Extracted text:

· · · ·

The Importance of the Supporting Cast

GRUNT WORK: We mostly know about the significance of voting — who and what we’re voting for. What gets lost is the mundane mechanics of voting.

Mechanics played a major role in the George Bush-Al Gore presidential election in Florida two years ago. Remember the pregnant chads?

That same year, they also played a role in the 34-vote recount defeat of Supervisor Mabel Teng in San Francisco’s District 7 (West of Twin Peaks).

Mechanics, or simply how to vote by mail, were important in the Dec. 10 runoff for accountant Fiona Ma in winning the District 4 (Sunset) supervisor seat. In a major turnaround, Ma took the early lead with absentees and held on to win the December runoff election. In the November primary, Ma had lost the early absentee vote to Dudum.

To win that absentee vote, Ma’s campaign had to instruct Sunset residents how to use absentee ballots. She had a number of lessons to learn from Mabel Teng’s defeat two years ago.

· · · ·

Questions to answer:
(a) Write out the passage on voting mechanics from "Mechanics played a" up to and including "of Twin Peaks).".
(b) Resume the passage on voting mechanics and continue it past its final sentence.

Data supplied:
· · · ·

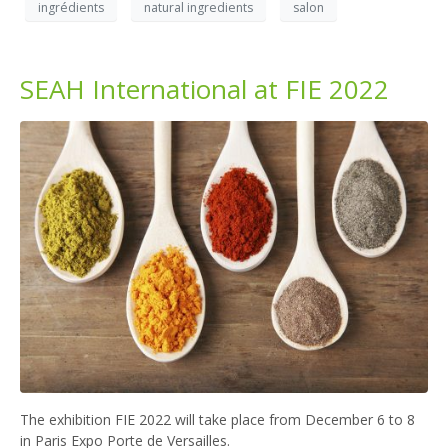
ingrédients
natural ingredients
salon
SEAH International at FIE 2022
The exhibition FIE 2022 will take place from December 6 to 8
in Paris Expo Porte de Versailles.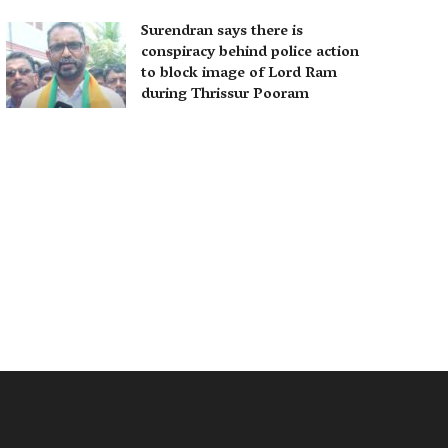
Surendran says there is
conspiracy behind police action
to block image of Lord Ram
during Thrissur Pooram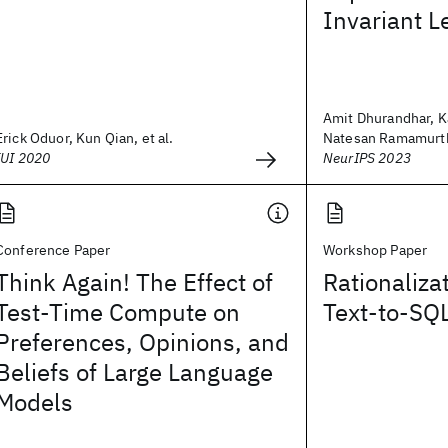
Invariant L
Amit Dhurandhar, K
Erick Oduor, Kun Qian, et al.
Natesan Ramamurthy
IUI 2020
NeurIPS 2023
Conference Paper
Workshop Paper
Think Again! The Effect of
Rationaliza
Test-Time Compute on
Text-to-SQ
Preferences, Opinions, and
Beliefs of Large Language
Models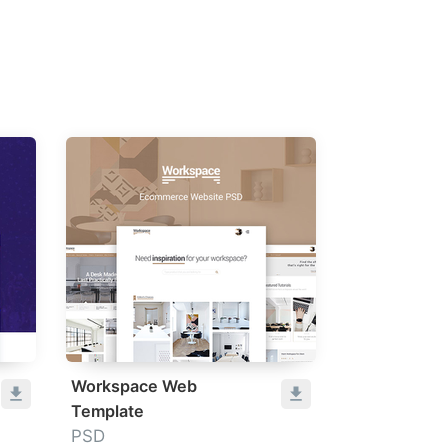
Workspace Web
Template
PSD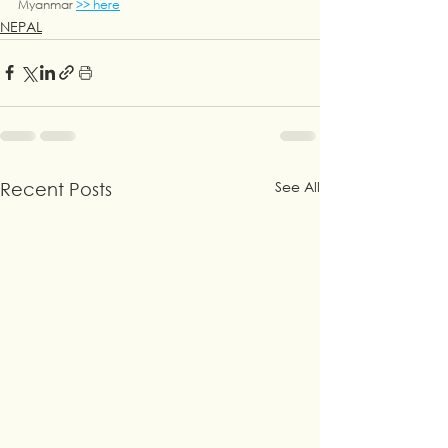
Myanmar 
>> here
NEPAL
See All
Recent Posts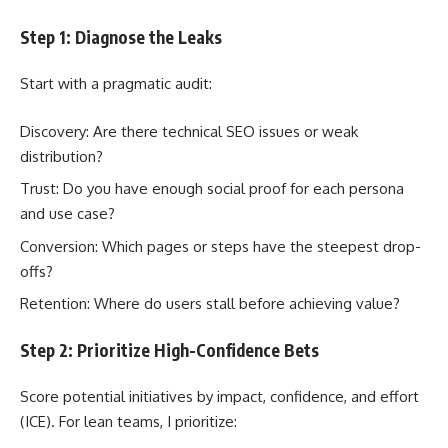
Step 1: Diagnose the Leaks
Start with a pragmatic audit:
Discovery: Are there technical SEO issues or weak
distribution?
Trust: Do you have enough social proof for each persona
and use case?
Conversion: Which pages or steps have the steepest drop-
offs?
Retention: Where do users stall before achieving value?
Step 2: Prioritize High-Confidence Bets
Score potential initiatives by impact, confidence, and effort
(ICE). For lean teams, I prioritize: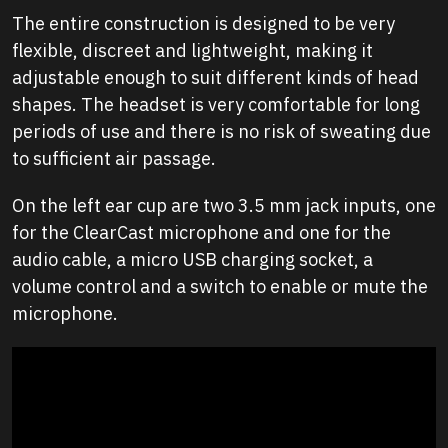
The entire construction is designed to be very
flexible, discreet and lightweight, making it
adjustable enough to suit different kinds of head
shapes. The headset is very comfortable for long
periods of use and there is no risk of sweating due
to sufficient air passage.
On the left ear cup are two 3.5 mm jack inputs, one
for the ClearCast microphone and one for the
audio cable, a micro USB charging socket, a
volume control and a switch to enable or mute the
microphone.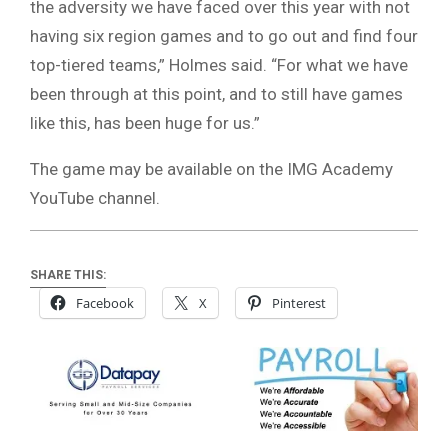
the adversity we have faced over this year with not
having six region games and to go out and find four
top-tiered teams,” Holmes said. “For what we have
been through at this point, and to still have games
like this, has been huge for us.”
The game may be available on the IMG Academy
YouTube channel.
SHARE THIS:
Facebook
X
Pinterest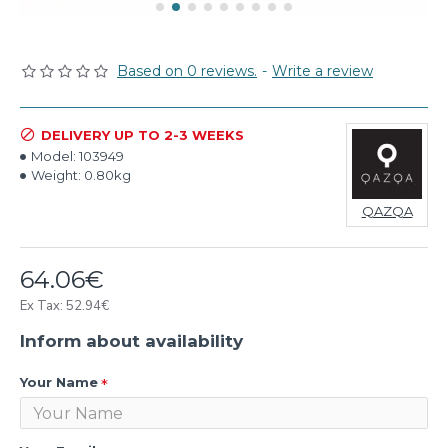
Based on 0 reviews.
-
Write a review
DELIVERY UP TO 2-3 WEEKS
Model:
103949
Weight:
0.80kg
QAZQA
64.06€
Ex Tax: 52.94€
Inform about availability
Your Name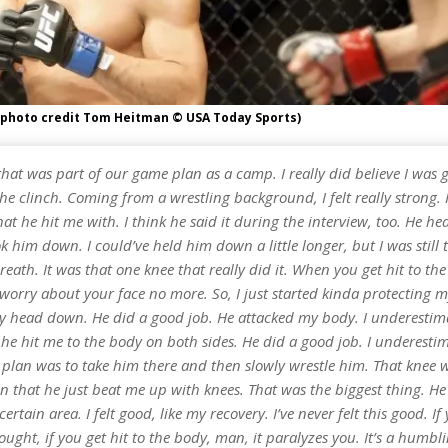
(photo credit Tom Heitman © USA Today Sports)
that was part of our game plan as a camp. I really did believe I was 
e clinch. Coming from a wrestling background, I felt really strong. 
that he hit me with. I think he said it during the interview, too. He h
ok him down. I could’ve held him down a little longer, but I was still 
eath. It was that one knee that really did it. When you get hit to th
worry about your face no more. So, I just started kinda protecting m
 head down. He did a good job. He attacked my body. I underestim
he hit me to the body on both sides. He did a good job. I underesti
 plan was to take him there and then slowly wrestle him. That knee 
in that he just beat me up with knees. That was the biggest thing. 
certain area. I felt good, like my recovery. I’ve never felt this good. If
ought, if you get hit to the body, man, it paralyzes you. It’s a humbl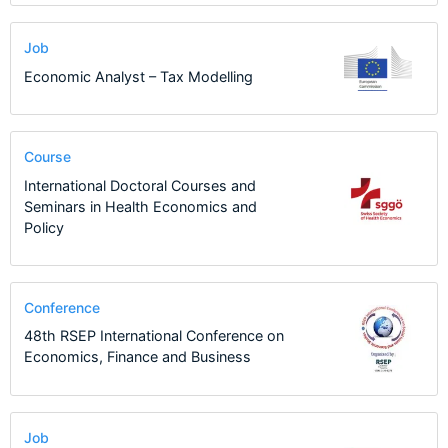
Job
Economic Analyst – Tax Modelling
Course
International Doctoral Courses and
Seminars in Health Economics and
Policy
Conference
48th RSEP International Conference on
Economics, Finance and Business
Job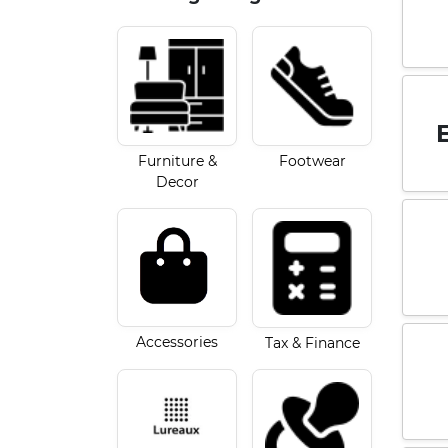
Furniture &
Footwear
Decor
Accessories
Tax & Finance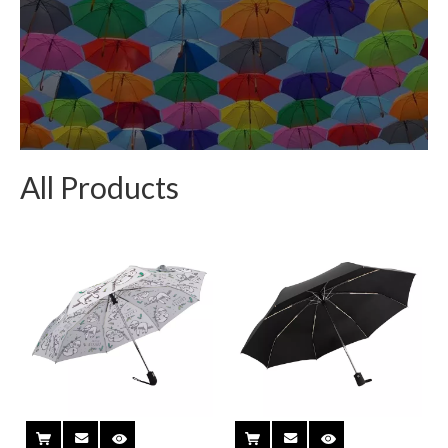
All Products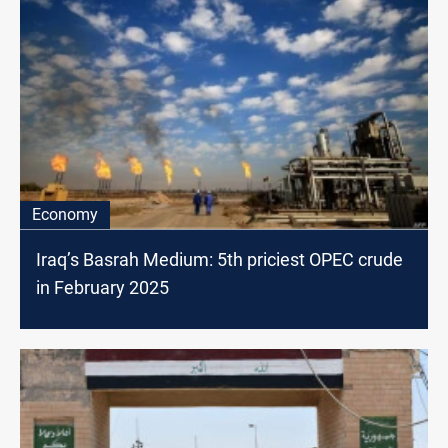
Economy
Iraq’s Basrah Medium: 5th priciest OPEC crude
in February 2025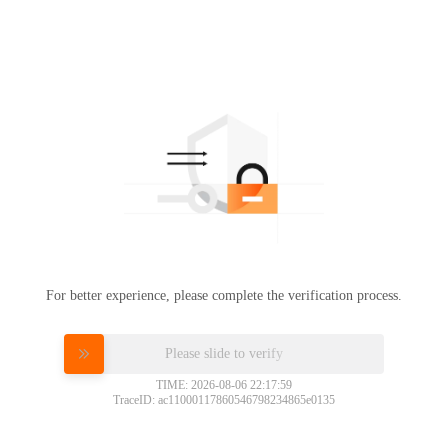
For better experience, please complete the verification process.
Please slide to verify
TIME: 2026-08-06 22:17:59
TraceID: ac11000117860546798234865e0135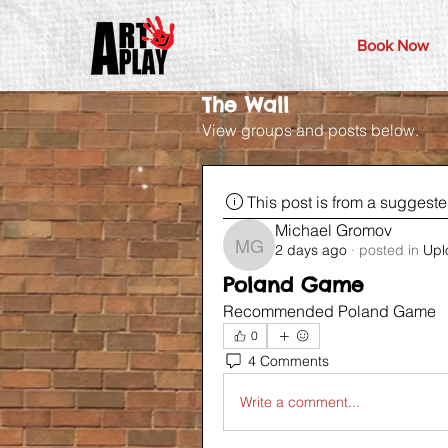
Book Now
The Wall
View groups and posts below.
This post is from a suggest
Michael Gromov
2 days ago
·
posted in
Upl
Michael Gromov
Poland Game
Recommended Poland Game 
0
4 Comments
Write a comment...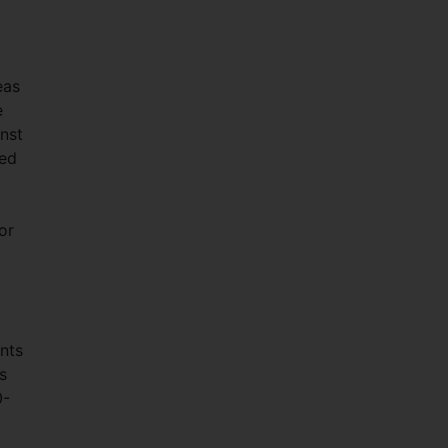
eas
e
inst
ced
or
ants
s
0-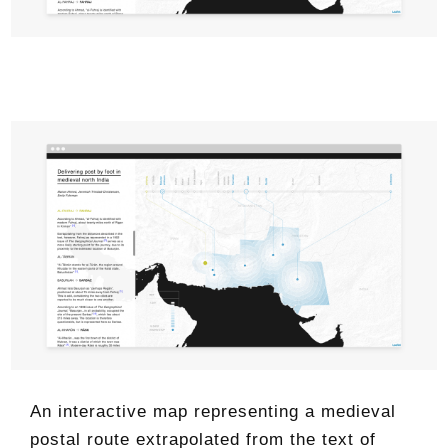
An interactive map representing a medieval
postal route extrapolated from the text of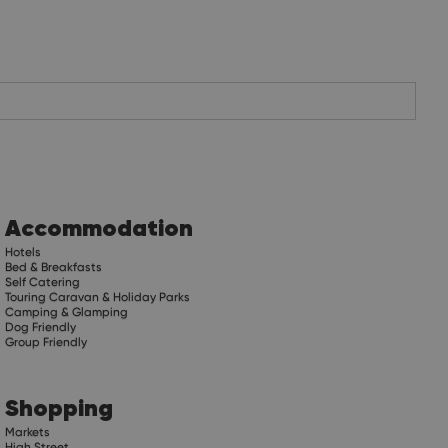
Accommodation
Hotels
Bed & Breakfasts
Self Catering
Touring Caravan & Holiday Parks
Camping & Glamping
Dog Friendly
Group Friendly
Shopping
Markets
High Street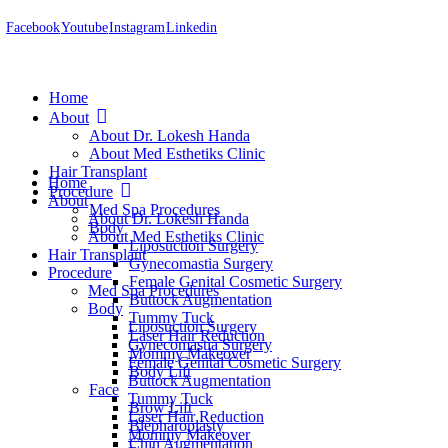
Facebook
Youtube
Instagram
Linkedin
Home
About
About Dr. Lokesh Handa
About Med Esthetiks Clinic
Hair Transplant
Home
Procedure
About
Med Spa Procedures
About Dr. Lokesh Handa
Body
About Med Esthetiks Clinic
Liposuction Surgery
Hair Transplant
Gynecomastia Surgery
Procedure
Female Genital Cosmetic Surgery
Med Spa Procedures
Buttock Augmentation
Body
Tummy Tuck
Liposuction Surgery
Laser Hair Reduction
Gynecomastia Surgery
Mommy Makeover
Female Genital Cosmetic Surgery
Body Lift
Buttock Augmentation
Face
Tummy Tuck
Brow Lift
Laser Hair Reduction
Blepharoplasty
Mommy Makeover
Chin Augmentation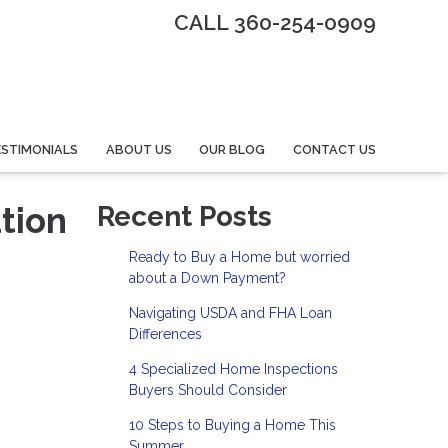
CALL 360-254-0909
STIMONIALS
ABOUT US
OUR BLOG
CONTACT US
tion
Recent Posts
Ready to Buy a Home but worried
about a Down Payment?
Navigating USDA and FHA Loan
Differences
4 Specialized Home Inspections
Buyers Should Consider
10 Steps to Buying a Home This
Summer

· · · ·

Results by task:
(a)
Mechanics played a major role in the George Bush-Al Gore presidential election in Florida two years ago. Remember the pregnant chads?

That same year, they also played a role in the 34-vote recount defeat of Supervisor Mabel Teng in San Francisco’s District 7 (West of Twin Peaks).

(b)
In the agonizing Teng hand recount (no computer), the Elections Department disqualified some ballots because they were improperly submitted. For instance, a husband and wife tried to save postage by mailing their ballots in one envelope. However, state law disqualified the ballots because each voter was required to mail each ballot in a separate envelope and affidavit.

The Ma campaign also confronted voter habits. Many Chinese and Vietnamese residents didn’t have a long history of voting because they had recently registered or didn’t consistently vote, especially for an irregular December runoff. Some, as in Teng’s case, assumed that Ma had won in November. They did not realize that she and businessman Ron Dudum would square off on a rainy December election in the midst of the holiday season.

Thus, the Ma campaign came down to the unglamorous grunt work of volunteers and paid staff (the hardcore didn’t change clothes, sleep or bathe for a few days) divided into three task forces who targeted Chinese, Vietnamese and Irish voters. The campaign had shifted most of their resources in the final weeks to GOTV — “Getting Out The Vote.”

That meant they telephoned, leafleted, met, identified, harassed and reminded more than 6,000 supporters — 4,300 of them Chinese and Vietnamese voters — to turn out for the District 4 race.

In the end, Ma beat Dudum, 8,289 votes to 6,462 votes.

SUPPORTING ACTORS: Ma’s campaign won the “best actor” in this election. But, the best supporting actor award should go to the work of the non-partisan Chinese American Voters Education Committee (CAVEC) and the Asian American Voter Project.

They also had the unheralded, un-sexy task of getting APA voters out.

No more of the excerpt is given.